How many lines in the records below contain the string "weniger", counting only matches with the same case? Reply with the number alone.
┌─ Source material
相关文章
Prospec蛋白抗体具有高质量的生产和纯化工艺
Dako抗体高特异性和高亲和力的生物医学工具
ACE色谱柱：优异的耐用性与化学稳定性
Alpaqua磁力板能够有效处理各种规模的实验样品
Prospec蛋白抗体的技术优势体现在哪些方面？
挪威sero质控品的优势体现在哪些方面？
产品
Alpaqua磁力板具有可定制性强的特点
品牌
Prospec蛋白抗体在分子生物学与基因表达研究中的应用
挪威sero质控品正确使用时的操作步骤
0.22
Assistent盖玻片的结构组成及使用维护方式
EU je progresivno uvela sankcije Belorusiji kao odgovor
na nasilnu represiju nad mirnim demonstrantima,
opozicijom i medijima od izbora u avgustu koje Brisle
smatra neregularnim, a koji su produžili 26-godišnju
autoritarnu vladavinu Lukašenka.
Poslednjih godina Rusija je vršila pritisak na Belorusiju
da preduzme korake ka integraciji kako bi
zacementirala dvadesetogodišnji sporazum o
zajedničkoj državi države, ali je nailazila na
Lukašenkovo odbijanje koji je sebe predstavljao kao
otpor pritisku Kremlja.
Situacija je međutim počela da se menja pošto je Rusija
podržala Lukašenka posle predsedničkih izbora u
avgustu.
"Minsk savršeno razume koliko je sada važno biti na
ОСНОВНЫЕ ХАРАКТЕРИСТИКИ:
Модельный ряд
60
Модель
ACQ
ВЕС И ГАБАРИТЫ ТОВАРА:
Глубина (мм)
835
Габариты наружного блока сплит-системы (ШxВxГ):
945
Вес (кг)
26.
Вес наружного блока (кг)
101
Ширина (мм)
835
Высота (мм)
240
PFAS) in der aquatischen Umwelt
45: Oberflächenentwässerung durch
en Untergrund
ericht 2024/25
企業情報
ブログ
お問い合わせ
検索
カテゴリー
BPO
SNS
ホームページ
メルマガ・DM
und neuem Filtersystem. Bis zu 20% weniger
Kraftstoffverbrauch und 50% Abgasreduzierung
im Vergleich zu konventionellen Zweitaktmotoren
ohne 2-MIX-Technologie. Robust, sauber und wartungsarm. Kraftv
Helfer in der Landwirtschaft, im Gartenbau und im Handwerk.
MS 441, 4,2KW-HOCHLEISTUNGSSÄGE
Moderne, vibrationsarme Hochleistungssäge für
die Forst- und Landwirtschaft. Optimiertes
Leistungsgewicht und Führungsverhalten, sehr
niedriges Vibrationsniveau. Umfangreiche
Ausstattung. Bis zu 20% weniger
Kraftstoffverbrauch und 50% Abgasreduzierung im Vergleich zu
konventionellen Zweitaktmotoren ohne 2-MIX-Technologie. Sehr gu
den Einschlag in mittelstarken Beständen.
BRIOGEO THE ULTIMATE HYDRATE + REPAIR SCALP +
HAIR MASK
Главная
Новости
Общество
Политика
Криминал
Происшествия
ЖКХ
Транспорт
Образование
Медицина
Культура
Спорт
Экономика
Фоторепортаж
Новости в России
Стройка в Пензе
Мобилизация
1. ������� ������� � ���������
└─
_Finished task:_ 2